If you measure the open battery voltage of a 48 V lead acid battery, it is about 48 V for a 10 % full battery and about 50.4 V for a 90 % full battery. If you measure the open voltage at the DC output of the rectifier, it depends on the rotational speed of the generator and so it depends on the wind speed. If it is a nominal 48 V wind turbine, the open voltage can easily become a factor three higher than 48 V so about 150 V at high wind speeds. How high depends on the safety system of the wind turbine. If the DC output of the rectifier is coupled to the battery, a current starts flowing as soon as the open DC voltage of the rectifier is higher than the open battery voltage. The current increases about proportional with the voltage difference but the current also depends very much on the generator size. So during charging there is only one voltage and that is the loaded voltage.
It has to be prevented that a full battery is over charged. This is normally done by a battery charge controller which consists out of a voltage controller and a dump load. This device limits the maximum charging voltage up to 2.3 V per cell and so up to 24 * 2.3 = 55.2 V for a 48 V battery. So if this voltage is reached, a part of the generated current goes into the battery and a part goes into the dump load. However, if the battery charge controller is adjusted at for instance 2.1 V per cell so at 24 * 2.1 = 50.4 V, the dump load starts extracting energy much to early.
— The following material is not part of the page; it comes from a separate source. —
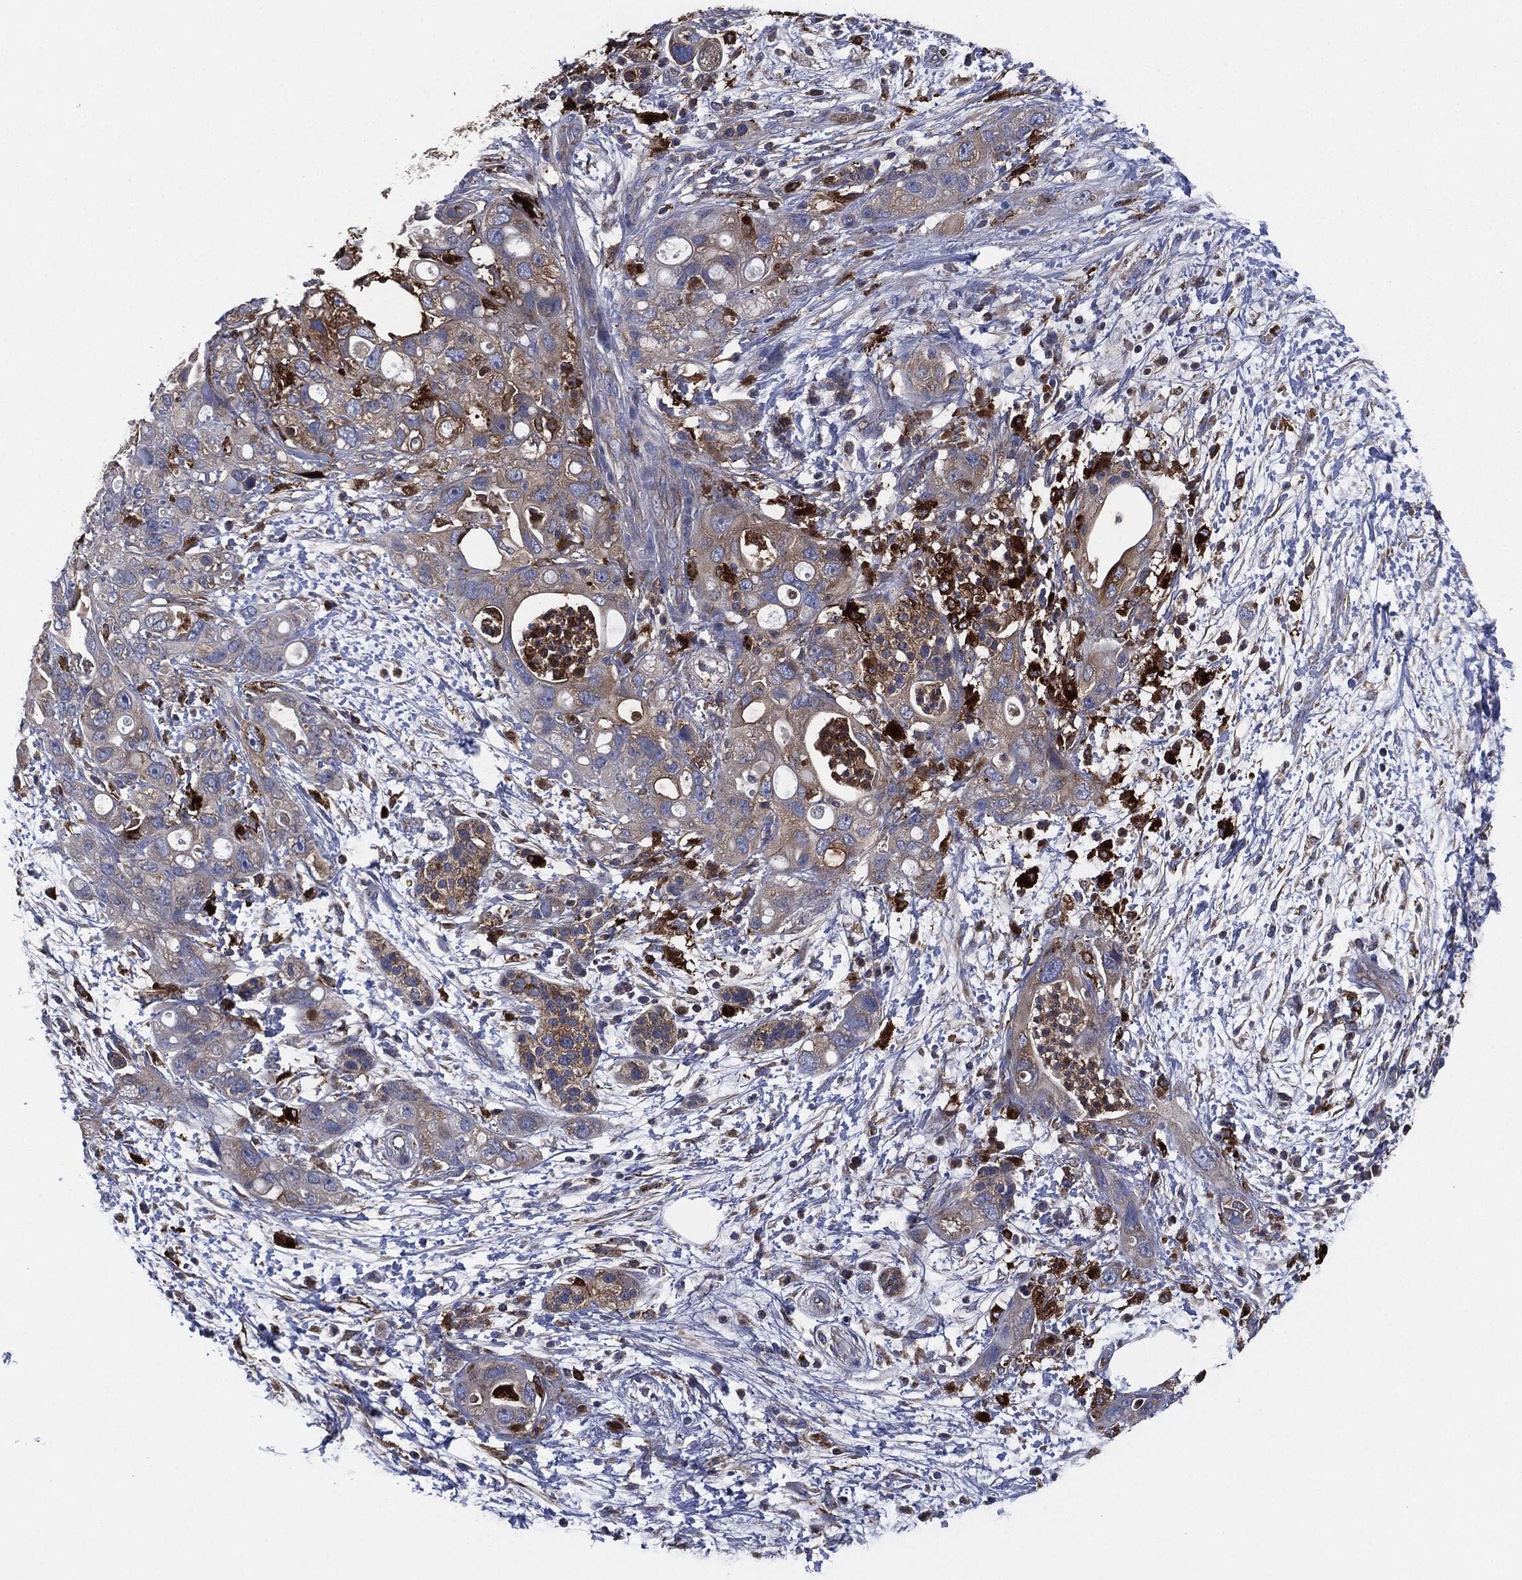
{"staining": {"intensity": "weak", "quantity": "25%-75%", "location": "cytoplasmic/membranous"}, "tissue": "pancreatic cancer", "cell_type": "Tumor cells", "image_type": "cancer", "snomed": [{"axis": "morphology", "description": "Adenocarcinoma, NOS"}, {"axis": "topography", "description": "Pancreas"}], "caption": "A brown stain labels weak cytoplasmic/membranous expression of a protein in pancreatic cancer (adenocarcinoma) tumor cells. (DAB (3,3'-diaminobenzidine) = brown stain, brightfield microscopy at high magnification).", "gene": "TMEM11", "patient": {"sex": "female", "age": 72}}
I would do the following. Disconnect the battery charge controller and disconnect the rectifier from the battery. Measure the open DC voltage at the rectifier. You should measure an open voltage of 48 V already at a wind speed of about 3 m/s. Don't do this at high wind speeds because the you may blow your rectifier diodes if the voltage becomes very high. Next connect the DC output of the rectifier to the battery and measure voltage and current. You should see that the loaded voltage increases a little at increasing current. If you measure almost no current, it means that the generator is very small and may be too small for a rotor with a diameter of 2 m. But if the combination of rotor, rectifier and battery works nicely, you know that your problem comes from the battery charge controller.
Next, couple the battery charge controller to the battery. If this controller works nicely, the dump load of it should only take a current if the loaded voltage has reached the 55.2 V level. If it starts taking energy at a lower voltage, the adjusted maximum voltage is too low. At my website:
www.kdwindturbines.nl there is a free manual at the bottom of the list with KD-reports of a 27.6 V, 200 W battery charge controller in which this procedure is explained in detail. The maximum charging voltage of its voltage controller can be adjusted but it might be that this isn't possible for your controller.
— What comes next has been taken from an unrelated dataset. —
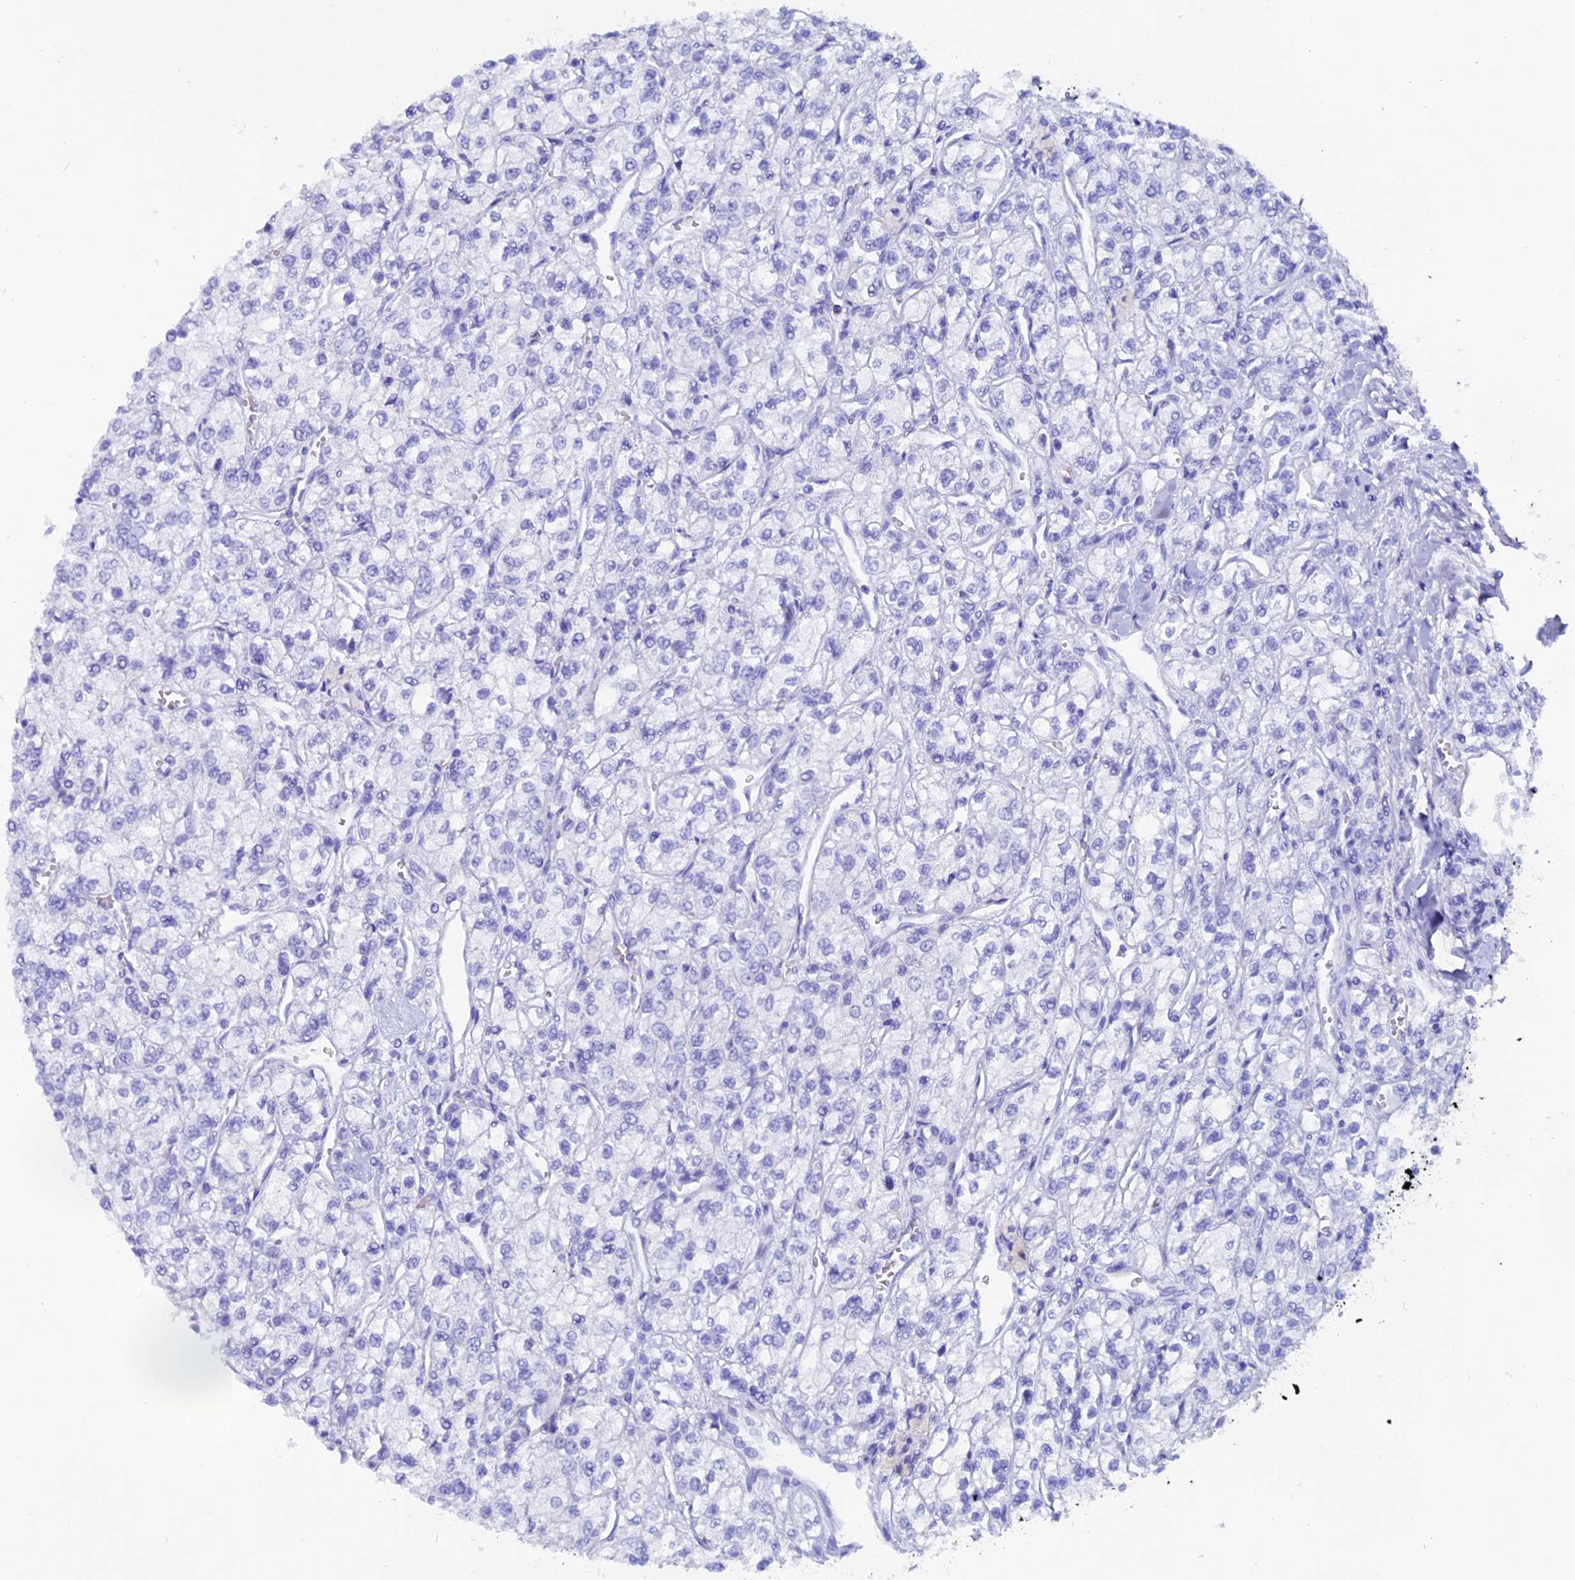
{"staining": {"intensity": "negative", "quantity": "none", "location": "none"}, "tissue": "renal cancer", "cell_type": "Tumor cells", "image_type": "cancer", "snomed": [{"axis": "morphology", "description": "Adenocarcinoma, NOS"}, {"axis": "topography", "description": "Kidney"}], "caption": "This is a photomicrograph of immunohistochemistry staining of adenocarcinoma (renal), which shows no expression in tumor cells.", "gene": "ANKRD29", "patient": {"sex": "male", "age": 80}}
It might also be that you think that you have a problem but that there is no problem at all. You write that you are using four 12 V, 220 Ah batteries. These are very large batteries and for a small current, the required loaded voltage is only a little higher than the open voltage. If the generator of the wind turbine is too small, it can supply only a low current of some Amps at moderate wind speeds. The charging voltage of a very large battery will hardly increase for this low current. If the batteries are charged at the same time by a big solar pannel which can supply large currents, the real charging voltage will mainly be determined by the big solar panel and so a small wind turbine will have only a very little influence on the charging voltage.